Más allá de la cuestión estrictamente de seguridad, ¿puede creer el banco al otorgar ese crédito a un solo clic que el mismo va a poder ser pagado? ¿No analizan la capacidad de pago del cliente al momento de otorgar un crédito? ¿De dónde proviene tanta generosidad?
Otra cuestión que genera las mismas preguntas anteriores es la simplificación de la operatoria para obtener un crédito. La presentación de carpetas y carpetas con documentación es cosa del pasado, hoy basta un solo clic y en segundos el dinero está acreditado en la cuenta y a disposición del delincuente para que lo haga desaparecer.
¿Pero de quién es esa urgencia para operar velozmente? ¿Del cliente o del banco?
Sin dudas del banco. Nadie está tan desesperado como para necesitar el dinero en segundos, sin poder esperar siquiera unas horas para que se realicen verificaciones de seguridad. Pero el banco sí tiene interés en que se realice el contrato de manera rápida y sin controles, no solo por la ganancia que la operación le genera sino por los beneficios anunciados en marzo pasado por el BCRA, para aquellas entidades que otorguen créditos a personas y pymes que no tuvieran otros otorgados con anterioridad por algún banco.

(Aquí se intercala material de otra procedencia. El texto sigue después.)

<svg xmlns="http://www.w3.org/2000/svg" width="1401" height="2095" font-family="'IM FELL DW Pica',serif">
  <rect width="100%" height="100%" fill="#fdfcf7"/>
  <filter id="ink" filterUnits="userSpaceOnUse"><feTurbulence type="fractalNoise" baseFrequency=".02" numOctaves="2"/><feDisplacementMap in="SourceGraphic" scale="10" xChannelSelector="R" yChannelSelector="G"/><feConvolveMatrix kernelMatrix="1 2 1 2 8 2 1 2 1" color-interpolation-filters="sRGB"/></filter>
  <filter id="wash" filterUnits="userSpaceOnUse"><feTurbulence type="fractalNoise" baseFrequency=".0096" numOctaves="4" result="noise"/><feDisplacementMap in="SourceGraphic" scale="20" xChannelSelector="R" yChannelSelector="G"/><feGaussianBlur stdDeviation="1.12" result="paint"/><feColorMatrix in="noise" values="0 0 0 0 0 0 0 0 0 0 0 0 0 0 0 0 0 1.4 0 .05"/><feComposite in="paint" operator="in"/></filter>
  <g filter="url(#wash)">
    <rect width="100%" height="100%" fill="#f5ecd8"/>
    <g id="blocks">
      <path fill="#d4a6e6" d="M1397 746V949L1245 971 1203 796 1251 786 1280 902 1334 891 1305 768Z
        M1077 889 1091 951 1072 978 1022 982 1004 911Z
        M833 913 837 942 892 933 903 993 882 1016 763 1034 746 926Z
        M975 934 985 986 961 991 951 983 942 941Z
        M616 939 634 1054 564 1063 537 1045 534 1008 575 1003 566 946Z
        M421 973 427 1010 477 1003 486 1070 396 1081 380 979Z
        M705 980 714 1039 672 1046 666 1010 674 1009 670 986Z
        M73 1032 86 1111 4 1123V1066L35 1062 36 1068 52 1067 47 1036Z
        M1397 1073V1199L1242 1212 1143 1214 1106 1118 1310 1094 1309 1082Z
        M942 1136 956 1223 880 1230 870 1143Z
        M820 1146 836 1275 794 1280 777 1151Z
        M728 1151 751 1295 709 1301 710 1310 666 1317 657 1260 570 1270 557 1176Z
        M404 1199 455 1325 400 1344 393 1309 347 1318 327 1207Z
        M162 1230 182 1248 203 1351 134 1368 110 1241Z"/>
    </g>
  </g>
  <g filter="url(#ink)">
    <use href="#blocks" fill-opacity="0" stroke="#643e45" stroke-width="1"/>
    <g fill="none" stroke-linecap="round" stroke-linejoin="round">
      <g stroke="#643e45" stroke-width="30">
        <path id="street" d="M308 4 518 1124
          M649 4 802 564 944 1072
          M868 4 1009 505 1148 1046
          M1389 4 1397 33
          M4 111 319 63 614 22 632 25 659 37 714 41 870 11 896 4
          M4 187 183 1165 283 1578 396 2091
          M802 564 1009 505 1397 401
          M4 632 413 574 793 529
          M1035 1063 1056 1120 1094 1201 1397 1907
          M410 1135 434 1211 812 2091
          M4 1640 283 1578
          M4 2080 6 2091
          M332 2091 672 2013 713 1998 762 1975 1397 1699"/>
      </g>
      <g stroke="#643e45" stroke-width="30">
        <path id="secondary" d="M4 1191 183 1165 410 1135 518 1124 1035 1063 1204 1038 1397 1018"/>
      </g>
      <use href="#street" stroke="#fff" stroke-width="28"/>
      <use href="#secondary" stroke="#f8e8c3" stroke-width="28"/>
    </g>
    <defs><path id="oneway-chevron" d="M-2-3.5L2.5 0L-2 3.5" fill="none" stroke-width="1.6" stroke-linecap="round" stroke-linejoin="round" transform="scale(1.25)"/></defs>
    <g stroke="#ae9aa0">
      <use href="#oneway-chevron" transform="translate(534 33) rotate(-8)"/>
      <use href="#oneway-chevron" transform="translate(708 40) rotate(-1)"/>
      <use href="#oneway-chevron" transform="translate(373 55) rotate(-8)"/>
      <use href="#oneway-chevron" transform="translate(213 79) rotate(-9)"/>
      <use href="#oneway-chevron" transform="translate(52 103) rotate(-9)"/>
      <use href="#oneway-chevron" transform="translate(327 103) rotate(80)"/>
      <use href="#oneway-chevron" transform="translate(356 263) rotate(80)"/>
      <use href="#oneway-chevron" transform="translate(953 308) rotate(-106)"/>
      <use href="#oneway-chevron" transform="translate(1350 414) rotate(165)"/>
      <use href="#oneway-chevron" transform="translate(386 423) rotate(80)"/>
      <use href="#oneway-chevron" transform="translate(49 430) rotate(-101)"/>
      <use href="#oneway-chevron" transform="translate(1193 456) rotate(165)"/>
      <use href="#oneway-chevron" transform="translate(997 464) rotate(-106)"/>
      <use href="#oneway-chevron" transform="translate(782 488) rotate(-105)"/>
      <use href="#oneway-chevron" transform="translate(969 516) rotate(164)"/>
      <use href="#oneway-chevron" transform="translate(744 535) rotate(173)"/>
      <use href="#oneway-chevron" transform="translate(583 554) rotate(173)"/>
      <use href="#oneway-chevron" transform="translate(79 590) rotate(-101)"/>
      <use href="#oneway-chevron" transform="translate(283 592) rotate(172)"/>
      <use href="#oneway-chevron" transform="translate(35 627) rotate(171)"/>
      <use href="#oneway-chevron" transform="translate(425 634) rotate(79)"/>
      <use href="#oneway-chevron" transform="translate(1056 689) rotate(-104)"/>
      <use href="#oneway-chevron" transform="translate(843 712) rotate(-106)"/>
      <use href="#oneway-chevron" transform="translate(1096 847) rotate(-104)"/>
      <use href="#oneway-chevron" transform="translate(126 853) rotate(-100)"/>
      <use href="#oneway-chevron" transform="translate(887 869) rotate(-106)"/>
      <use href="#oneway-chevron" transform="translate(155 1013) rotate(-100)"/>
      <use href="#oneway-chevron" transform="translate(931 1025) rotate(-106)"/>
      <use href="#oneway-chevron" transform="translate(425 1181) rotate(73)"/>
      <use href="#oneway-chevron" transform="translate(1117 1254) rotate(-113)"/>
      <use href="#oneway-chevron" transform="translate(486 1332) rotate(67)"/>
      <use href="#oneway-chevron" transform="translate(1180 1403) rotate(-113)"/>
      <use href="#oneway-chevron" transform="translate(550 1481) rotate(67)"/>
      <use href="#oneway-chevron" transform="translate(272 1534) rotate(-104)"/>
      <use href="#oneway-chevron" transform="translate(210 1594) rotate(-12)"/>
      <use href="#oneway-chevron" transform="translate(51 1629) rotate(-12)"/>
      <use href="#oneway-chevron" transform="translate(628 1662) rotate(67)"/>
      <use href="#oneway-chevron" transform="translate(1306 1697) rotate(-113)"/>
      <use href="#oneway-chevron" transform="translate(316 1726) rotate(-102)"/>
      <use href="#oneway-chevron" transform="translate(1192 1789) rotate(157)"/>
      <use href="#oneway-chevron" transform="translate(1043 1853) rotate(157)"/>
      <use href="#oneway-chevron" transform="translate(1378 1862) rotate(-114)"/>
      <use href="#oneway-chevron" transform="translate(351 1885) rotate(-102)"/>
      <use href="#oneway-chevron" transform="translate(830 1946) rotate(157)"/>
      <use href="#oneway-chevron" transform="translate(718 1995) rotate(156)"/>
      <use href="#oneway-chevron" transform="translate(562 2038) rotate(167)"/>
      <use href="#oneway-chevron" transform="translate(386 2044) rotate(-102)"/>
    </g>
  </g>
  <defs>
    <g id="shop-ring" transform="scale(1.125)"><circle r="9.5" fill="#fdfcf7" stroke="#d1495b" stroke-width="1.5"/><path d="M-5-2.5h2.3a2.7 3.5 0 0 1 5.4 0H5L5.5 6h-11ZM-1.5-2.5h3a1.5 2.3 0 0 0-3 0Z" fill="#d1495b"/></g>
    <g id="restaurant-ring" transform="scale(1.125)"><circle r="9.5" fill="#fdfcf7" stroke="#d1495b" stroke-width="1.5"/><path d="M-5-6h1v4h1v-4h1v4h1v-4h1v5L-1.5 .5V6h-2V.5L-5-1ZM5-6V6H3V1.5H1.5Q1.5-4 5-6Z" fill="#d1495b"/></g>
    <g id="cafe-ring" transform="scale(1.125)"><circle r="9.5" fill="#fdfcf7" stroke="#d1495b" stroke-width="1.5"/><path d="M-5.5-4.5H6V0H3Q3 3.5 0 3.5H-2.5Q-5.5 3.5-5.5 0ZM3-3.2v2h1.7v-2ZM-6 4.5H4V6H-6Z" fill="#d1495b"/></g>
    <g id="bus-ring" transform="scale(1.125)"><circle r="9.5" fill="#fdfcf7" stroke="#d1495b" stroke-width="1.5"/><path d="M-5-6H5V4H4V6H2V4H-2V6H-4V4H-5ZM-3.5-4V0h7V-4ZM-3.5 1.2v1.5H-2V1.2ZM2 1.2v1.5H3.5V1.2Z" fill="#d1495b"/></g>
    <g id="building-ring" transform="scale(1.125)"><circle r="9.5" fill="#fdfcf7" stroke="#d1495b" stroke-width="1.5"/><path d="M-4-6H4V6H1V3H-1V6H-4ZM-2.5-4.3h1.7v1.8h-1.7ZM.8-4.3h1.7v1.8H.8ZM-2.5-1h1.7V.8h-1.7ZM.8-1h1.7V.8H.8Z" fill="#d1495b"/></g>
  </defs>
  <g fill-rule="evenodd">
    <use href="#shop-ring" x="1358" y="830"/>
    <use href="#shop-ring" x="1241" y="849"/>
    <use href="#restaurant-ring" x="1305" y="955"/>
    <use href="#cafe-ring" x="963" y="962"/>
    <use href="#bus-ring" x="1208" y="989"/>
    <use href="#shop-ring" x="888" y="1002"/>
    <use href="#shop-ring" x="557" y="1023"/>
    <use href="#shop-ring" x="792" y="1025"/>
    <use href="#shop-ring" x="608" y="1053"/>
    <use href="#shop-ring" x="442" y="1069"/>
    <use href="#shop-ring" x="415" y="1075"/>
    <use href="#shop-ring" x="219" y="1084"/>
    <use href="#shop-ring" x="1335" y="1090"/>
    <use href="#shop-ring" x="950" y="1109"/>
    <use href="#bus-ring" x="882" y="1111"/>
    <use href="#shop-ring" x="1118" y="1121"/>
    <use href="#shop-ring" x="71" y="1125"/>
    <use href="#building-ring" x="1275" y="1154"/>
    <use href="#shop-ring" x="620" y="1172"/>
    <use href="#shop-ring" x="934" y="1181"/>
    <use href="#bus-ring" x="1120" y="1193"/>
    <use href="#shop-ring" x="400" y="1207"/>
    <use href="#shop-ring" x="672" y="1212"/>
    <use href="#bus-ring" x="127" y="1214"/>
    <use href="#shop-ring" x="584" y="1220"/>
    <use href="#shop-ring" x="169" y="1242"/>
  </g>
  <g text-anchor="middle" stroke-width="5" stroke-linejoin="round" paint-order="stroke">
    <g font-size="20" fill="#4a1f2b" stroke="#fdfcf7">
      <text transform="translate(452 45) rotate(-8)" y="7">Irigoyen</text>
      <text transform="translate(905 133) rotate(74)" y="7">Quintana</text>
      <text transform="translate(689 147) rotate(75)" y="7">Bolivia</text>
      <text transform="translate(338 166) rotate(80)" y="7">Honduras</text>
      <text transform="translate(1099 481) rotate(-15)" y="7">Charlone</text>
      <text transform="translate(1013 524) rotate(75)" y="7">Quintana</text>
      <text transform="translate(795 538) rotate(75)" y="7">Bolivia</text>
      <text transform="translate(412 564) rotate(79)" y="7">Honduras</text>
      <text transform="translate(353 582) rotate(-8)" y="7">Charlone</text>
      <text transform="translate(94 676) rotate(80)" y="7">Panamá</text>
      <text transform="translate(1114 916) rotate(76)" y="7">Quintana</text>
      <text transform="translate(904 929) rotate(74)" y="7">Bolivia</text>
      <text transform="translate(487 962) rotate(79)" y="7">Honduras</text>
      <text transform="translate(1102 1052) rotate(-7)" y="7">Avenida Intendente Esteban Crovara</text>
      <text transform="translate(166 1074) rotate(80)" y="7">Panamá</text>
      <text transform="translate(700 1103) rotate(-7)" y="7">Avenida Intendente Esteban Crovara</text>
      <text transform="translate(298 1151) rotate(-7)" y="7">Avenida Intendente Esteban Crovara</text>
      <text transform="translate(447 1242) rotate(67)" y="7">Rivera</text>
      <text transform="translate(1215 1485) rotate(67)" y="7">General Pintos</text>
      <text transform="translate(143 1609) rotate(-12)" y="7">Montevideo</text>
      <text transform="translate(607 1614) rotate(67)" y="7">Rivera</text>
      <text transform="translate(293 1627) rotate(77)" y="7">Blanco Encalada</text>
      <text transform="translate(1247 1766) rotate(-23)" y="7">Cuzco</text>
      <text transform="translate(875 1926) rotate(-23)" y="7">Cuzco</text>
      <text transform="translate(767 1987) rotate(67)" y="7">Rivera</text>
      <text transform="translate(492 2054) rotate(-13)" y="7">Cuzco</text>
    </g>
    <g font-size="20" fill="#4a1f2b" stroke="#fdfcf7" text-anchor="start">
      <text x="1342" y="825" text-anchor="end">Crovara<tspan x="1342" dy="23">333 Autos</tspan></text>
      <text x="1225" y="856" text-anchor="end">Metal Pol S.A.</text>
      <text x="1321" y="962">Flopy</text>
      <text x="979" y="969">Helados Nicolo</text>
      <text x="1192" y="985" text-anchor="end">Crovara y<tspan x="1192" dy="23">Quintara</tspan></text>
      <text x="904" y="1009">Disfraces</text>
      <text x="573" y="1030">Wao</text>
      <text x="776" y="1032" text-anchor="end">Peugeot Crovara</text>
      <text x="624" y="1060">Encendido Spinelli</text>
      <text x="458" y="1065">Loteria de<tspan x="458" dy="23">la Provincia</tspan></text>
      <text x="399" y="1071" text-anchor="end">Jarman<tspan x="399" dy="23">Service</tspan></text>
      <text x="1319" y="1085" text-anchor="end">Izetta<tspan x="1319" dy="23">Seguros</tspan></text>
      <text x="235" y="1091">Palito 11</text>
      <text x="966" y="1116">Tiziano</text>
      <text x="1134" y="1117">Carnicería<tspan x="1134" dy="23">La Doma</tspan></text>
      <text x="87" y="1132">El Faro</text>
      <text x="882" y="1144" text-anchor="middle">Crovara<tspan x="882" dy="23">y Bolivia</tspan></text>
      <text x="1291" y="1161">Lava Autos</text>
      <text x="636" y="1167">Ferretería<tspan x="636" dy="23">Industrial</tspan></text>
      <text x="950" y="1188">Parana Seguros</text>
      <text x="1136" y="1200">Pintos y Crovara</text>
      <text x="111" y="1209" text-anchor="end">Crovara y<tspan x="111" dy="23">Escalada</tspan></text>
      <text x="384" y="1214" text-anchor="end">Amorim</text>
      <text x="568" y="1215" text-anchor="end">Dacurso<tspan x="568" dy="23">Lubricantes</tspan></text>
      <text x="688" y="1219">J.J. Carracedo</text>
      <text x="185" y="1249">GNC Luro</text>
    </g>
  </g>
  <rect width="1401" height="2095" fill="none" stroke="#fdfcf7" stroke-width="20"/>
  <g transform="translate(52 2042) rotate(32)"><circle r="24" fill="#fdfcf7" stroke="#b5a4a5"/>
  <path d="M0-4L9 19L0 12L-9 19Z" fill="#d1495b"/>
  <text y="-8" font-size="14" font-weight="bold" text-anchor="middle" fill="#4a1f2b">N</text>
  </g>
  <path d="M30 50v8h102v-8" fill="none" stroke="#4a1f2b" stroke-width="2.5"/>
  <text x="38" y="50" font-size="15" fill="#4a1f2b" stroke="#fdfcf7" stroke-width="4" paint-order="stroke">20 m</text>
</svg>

Los delincuentes podrían ser menos delincuentes, los usuarios podrían estar un poco más atentos, pero la responsabilidad de los bancos es innegable, simultáneamente pasaron de la atención presencial a la virtual sin ningún tipo de asistencia a sus clientes, suspendieron injustificadamente la atención telefónica en un momento crucial, bajaron los requisitos para acceder a un crédito y simplificaron la operatoria hasta límites insólitos.
Eduquemos al consumidor financiero acerca de las medidas de seguridad que debe adoptar, pero al mismo tiempo sería bueno que desde las entidades bancarias se comiencen a generar condiciones para que la “tormenta perfecta” comience a disiparse.